Ее юностью был сад, особый мир, неясный и странный мир, где растут деревья и цветут цветы, где жизнь обновляется в вечном круговороте, всегда новая, всегда не такая, как прежде. Там вызревала клубника, но собирать ее можно было только тогда, когда отец определит, что она созрела. Там стоит деревянная беседка, когда-то выкрашенная в зеленый цвет, и в беседке — два старых плетеных кресла, круглый стол на железных ножках — они похожи на кошачьи лапки — и куча пустых цветочных горшков, вложенных один в другой. Это ее дом, ее мир, прибежище, тайный храм, из которого она наблюдает первые чудеса жизни, открывающиеся перед ней в игре света и теней, всегда поразительной, всегда возбуждающей. Это дом ее детства — кукла с закрывающимися глазами и застывшей приторной улыбкой, лохматый медведь, гримасничающая обезьяна.
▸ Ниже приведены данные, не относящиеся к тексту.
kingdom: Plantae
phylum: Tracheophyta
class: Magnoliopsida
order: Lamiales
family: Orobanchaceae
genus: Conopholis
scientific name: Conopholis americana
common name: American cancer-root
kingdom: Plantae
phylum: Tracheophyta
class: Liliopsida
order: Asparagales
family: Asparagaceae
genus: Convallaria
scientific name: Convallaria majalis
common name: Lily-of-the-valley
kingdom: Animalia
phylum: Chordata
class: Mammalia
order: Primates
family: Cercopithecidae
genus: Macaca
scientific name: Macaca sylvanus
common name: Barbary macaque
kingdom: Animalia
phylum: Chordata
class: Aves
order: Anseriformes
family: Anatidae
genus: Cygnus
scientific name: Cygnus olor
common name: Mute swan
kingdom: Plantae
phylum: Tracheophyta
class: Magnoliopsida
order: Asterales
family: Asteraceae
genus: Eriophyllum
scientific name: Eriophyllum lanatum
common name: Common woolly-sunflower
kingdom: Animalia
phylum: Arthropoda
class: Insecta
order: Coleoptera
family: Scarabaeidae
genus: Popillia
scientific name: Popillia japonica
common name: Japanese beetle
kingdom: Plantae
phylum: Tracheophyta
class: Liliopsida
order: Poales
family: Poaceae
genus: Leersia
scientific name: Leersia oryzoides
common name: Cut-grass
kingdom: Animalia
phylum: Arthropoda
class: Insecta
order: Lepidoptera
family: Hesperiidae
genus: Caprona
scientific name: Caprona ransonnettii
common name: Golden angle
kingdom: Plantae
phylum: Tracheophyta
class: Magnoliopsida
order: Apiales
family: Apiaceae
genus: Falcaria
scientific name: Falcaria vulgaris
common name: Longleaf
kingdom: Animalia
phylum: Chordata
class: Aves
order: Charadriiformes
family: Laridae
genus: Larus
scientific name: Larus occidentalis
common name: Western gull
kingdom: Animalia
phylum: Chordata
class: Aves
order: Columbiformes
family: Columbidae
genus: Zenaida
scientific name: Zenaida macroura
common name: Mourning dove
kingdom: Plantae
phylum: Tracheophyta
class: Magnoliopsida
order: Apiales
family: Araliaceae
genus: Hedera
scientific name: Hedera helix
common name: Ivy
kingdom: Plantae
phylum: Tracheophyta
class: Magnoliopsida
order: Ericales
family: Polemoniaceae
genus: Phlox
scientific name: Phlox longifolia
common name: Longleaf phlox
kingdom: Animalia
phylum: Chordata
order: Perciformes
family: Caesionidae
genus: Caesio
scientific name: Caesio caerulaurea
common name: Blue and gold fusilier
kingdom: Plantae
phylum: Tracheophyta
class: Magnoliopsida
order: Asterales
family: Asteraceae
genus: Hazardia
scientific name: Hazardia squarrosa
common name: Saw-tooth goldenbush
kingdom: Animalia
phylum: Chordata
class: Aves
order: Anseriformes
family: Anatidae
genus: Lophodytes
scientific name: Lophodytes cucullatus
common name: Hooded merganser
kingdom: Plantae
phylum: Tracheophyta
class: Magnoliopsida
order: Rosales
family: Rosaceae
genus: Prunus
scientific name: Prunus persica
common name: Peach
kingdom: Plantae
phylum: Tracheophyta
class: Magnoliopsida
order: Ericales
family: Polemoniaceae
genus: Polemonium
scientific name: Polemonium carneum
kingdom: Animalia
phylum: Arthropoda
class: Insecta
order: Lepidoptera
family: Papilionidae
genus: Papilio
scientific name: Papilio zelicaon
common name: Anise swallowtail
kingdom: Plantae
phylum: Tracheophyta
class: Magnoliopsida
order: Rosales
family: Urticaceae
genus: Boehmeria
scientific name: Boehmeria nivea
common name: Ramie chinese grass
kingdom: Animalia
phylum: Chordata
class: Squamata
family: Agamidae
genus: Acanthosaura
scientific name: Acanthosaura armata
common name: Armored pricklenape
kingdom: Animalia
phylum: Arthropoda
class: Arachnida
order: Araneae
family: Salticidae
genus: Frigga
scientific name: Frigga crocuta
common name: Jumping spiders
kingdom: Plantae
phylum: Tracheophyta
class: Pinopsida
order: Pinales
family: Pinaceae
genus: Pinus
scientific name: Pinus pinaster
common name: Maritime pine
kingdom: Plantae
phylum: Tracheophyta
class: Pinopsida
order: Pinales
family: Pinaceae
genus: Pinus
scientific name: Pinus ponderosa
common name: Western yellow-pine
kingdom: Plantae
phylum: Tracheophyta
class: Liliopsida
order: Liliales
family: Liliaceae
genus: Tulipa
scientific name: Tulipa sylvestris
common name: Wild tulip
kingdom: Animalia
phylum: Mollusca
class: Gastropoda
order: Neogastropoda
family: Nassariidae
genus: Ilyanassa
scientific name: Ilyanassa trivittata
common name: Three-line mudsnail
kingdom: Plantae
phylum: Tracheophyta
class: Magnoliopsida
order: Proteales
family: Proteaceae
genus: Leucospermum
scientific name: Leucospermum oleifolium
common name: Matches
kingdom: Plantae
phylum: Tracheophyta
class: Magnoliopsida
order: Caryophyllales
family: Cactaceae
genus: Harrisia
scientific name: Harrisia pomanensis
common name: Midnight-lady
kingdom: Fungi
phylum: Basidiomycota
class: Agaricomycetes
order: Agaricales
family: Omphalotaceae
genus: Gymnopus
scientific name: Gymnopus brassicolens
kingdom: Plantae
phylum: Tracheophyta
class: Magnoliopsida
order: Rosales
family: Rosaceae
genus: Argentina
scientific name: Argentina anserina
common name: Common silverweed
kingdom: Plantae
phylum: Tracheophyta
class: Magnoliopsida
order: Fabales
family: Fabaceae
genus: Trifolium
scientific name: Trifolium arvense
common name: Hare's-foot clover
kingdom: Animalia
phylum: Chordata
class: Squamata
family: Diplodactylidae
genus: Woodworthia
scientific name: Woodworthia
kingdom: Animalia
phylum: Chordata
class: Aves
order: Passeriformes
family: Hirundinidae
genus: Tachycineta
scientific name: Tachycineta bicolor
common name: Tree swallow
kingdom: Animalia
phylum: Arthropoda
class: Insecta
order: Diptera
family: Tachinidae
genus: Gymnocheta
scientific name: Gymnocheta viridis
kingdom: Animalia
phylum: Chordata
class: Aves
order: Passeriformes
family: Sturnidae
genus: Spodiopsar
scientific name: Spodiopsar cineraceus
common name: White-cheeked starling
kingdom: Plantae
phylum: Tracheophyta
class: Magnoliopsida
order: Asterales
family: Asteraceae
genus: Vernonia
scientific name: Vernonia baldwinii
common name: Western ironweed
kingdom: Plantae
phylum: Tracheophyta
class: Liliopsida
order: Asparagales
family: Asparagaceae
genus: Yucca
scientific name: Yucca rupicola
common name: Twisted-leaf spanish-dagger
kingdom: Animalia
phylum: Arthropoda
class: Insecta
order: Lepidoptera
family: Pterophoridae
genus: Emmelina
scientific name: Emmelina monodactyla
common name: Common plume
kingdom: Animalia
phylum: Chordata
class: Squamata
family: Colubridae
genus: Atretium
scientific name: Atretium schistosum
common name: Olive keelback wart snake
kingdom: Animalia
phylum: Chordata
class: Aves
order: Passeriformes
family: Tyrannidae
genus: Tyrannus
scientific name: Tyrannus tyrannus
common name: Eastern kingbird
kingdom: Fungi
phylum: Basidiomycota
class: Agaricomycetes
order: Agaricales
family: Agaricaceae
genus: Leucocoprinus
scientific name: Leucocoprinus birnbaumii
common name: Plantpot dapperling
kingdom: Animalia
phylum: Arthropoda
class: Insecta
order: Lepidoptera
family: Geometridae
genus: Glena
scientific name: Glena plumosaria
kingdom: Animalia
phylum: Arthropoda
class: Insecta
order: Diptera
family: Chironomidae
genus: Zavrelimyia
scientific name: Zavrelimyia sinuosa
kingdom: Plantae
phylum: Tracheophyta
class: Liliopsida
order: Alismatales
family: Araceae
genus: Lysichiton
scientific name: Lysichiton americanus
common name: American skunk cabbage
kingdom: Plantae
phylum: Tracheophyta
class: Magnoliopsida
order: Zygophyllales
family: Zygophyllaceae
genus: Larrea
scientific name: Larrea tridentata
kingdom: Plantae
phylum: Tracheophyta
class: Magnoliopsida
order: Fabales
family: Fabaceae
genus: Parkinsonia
Тут же детская коляска, красный трехколесный велосипед со звонком, скакалка тоже с красными ручками, игрушечная кухонька с горшочками и кастрюлями, черпачками и ложками, со всеми вещицами, которыми она распоряжается, как взрослая хозяйка, — беспокойно снует от плиты к столу и вздыхает: «Ах, я совсем забыла про петрушку! Как я могла!» Когда обед готов, она несет его отцу. Отец улыбается. Мария чувствует, что он тронут. Должно быть, своими хлопотами по хозяйству она ему о чем-то напомнила. Вроде бы все так, как было, и тем не менее в прошлом. Она тоже уже не та, и ей не хотелось бы вернуться вспять, ей дорого богатство, которое она в себе чувствует, хоть музыка детских лет звучит так заманчиво. Мир ее расширил свои границы — из дома в беседку, из беседки в сад, из сада на улицу, затем в город. А теперь ей кажется, что он захватил весь земной шар. В мире, который она ощущает за жуткими событиями этих дней, сама себе она кажется беспомощной, оставаясь почти один на один с любовью, до которой не доросли еще ни сердце ее, ни разум, оставаясь с заботой, вселившейся в нее украдкой, без ведома отца и затмившей внезапно и полностью внутренний мир девочки, которая еще не знает, куда повернуть свою пусть маленькую, но — как она чувствует — особенную и драгоценную жизнь.